All things considered, I feel somewhat inadequate and (since I haven't been able to find a job) totally useless and unworthy of that kind of relationship anyway.  Unemployed people, especially the chronically unemployed, like me, have a reputation for being worthless and lazy slackers who just sponge off of everyone else.  I wonder if the degree to which I have internalized that stereotype has anything to do with my feelings of inadequacy.  Goodness knows I've spent enough time berating myself for my lack of work.  As it is, and as much as I'm trying my hardest to make good changes in my life, there are just some times when I feel extremely lonely and a little powerless because in the past ten years, my personal failures and some outside circumstances have tended to combine in just such a way that I almost get what I want, but in the end, I don't because somebody else who deserves it more gets it instead.  Or, in the case of certain jobs that would have been perfect for me, not even being able to apply for what I want because they're only open to people on Employment Insurance or who are under 29 and have recently graduated from college or university (and this second one is a type of stipulation I don't remember seeing until I'd been out of school for about three years).  Or because even though they're entry-level positions, the employers are asking only for people with at least six months' worth of relevant job experience.

I am thoroughly tired of this.  Tired of not being good enough, smart enough, attractive enough, or worthy enough.  For all the promise that I showed as a younger person, I have turned out to be a complete disappointment and I am ashamed of it.  There are some days when I feel like because of all of this, I'm a waste of time, space, and resources.  This is one of them.
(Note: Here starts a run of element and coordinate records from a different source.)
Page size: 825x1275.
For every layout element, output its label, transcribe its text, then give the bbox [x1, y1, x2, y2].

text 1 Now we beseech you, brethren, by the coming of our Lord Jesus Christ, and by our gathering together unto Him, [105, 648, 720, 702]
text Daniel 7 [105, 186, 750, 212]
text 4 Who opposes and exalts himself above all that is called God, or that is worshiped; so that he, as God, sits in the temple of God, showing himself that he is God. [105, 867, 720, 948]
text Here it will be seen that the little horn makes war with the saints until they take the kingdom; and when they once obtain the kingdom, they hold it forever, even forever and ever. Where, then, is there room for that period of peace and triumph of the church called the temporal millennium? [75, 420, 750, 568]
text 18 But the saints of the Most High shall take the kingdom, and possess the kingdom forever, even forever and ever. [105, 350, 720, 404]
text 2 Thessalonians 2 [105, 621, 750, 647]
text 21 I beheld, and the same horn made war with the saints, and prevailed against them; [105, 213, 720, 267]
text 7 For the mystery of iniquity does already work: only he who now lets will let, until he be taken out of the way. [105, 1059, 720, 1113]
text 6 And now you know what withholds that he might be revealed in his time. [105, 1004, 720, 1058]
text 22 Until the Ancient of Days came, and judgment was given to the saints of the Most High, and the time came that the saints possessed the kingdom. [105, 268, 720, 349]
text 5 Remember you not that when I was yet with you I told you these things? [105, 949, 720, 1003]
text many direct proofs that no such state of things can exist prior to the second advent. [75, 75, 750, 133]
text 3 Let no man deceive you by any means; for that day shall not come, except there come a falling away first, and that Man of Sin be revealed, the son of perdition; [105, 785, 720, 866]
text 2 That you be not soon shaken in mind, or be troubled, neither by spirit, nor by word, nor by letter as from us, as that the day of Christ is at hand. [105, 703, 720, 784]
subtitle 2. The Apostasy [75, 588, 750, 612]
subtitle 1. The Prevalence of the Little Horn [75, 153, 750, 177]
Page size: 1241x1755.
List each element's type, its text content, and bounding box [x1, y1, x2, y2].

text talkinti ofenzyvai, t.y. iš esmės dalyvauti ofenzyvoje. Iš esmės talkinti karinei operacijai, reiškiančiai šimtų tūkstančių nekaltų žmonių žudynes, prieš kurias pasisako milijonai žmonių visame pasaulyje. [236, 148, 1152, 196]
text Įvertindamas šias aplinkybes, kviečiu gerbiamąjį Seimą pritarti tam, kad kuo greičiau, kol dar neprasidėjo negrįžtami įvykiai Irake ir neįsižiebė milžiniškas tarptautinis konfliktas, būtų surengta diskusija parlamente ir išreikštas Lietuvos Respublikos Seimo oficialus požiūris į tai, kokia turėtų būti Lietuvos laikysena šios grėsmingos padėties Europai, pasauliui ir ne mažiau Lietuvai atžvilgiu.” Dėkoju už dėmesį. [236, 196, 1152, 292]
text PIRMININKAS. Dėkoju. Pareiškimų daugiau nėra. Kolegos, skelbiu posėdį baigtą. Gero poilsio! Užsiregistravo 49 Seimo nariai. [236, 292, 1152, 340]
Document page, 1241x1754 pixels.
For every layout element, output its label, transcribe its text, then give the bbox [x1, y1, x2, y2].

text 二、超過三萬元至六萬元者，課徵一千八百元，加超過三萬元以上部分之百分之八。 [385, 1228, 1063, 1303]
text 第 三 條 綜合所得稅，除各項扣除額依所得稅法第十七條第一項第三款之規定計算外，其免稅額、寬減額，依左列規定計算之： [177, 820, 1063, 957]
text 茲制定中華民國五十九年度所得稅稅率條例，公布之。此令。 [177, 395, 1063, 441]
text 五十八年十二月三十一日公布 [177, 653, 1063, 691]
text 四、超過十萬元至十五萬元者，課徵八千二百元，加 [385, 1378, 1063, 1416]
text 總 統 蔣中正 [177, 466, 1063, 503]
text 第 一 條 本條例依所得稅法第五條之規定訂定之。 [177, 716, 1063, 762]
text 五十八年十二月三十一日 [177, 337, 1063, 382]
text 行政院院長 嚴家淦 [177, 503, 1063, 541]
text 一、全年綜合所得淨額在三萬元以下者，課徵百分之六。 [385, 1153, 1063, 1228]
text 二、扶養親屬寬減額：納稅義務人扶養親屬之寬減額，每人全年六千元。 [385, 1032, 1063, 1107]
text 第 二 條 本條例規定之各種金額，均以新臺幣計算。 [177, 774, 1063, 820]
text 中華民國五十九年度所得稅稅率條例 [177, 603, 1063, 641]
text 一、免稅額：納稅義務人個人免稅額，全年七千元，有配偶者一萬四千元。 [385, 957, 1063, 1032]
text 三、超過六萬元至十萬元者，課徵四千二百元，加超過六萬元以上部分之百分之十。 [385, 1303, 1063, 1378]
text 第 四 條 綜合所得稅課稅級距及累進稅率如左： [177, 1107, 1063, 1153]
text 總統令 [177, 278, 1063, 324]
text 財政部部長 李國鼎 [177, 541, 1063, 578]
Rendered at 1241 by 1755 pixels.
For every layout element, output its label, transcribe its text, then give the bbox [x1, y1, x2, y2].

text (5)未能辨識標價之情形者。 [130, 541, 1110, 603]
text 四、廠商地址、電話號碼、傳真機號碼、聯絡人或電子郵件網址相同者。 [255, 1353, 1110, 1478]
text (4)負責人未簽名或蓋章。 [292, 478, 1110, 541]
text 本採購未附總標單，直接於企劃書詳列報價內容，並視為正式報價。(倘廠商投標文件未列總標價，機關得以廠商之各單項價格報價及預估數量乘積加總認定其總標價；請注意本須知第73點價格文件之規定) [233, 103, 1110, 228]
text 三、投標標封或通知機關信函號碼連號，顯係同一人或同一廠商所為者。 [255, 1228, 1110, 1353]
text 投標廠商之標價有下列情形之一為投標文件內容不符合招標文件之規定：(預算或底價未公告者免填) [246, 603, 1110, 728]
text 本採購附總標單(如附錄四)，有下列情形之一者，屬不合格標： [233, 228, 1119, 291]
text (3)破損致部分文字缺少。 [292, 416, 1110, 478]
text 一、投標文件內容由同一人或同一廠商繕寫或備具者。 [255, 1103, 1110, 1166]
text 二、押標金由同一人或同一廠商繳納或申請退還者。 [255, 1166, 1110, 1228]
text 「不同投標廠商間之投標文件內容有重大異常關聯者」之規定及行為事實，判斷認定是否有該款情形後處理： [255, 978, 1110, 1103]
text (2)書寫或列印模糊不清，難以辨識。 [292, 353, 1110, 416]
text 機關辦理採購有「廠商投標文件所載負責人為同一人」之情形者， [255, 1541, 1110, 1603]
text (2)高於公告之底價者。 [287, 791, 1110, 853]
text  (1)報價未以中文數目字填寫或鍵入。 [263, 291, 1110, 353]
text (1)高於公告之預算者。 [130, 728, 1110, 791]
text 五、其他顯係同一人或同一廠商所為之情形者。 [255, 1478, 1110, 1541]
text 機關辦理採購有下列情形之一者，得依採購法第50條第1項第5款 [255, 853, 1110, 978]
And those letters I wrote to myself?  I've re-read them.  I'd laugh if it wasn't so overwhelmingly frustrating that practically nothing I hoped for when I wrote those letters has come to pass.

--,--'--@ --,--'--@ --,--'--@

*Edit for a slight clarification, Oct. 23 2011: it's not that I think it's my depression that makes it a bad idea for me to reproduce, or any other mental issues I may or may not have; I like kids and I generally tend to get along with them very well, which is particularly good because I am a teacher who is currently doing volunteer work in a primary-level classroom.  However, over the years my ability to trust other people has been severely hampered because of multiple extremely bad experiences with people I thought I could trust.  And as I know from experience, having had one parent whose inability to trust not only wrecked my parents' marriage but destroyed my ability to even trust myself for a very long time, a parent who cannot learn to trust their child's good judgement, no matter how well said child has demonstrated good judgement in the past, does a hell of a lot of damage to that child's self-esteem and ability to deal with the world.  I've struggled with the repercussions of that enough for myself; I would never want to inflict that kind of damage on another human being.  But because of that, and because of my serious doubts about whether I'd be even halfway competent as a mother, I believe that it would be a very bad idea indeed for me to have children.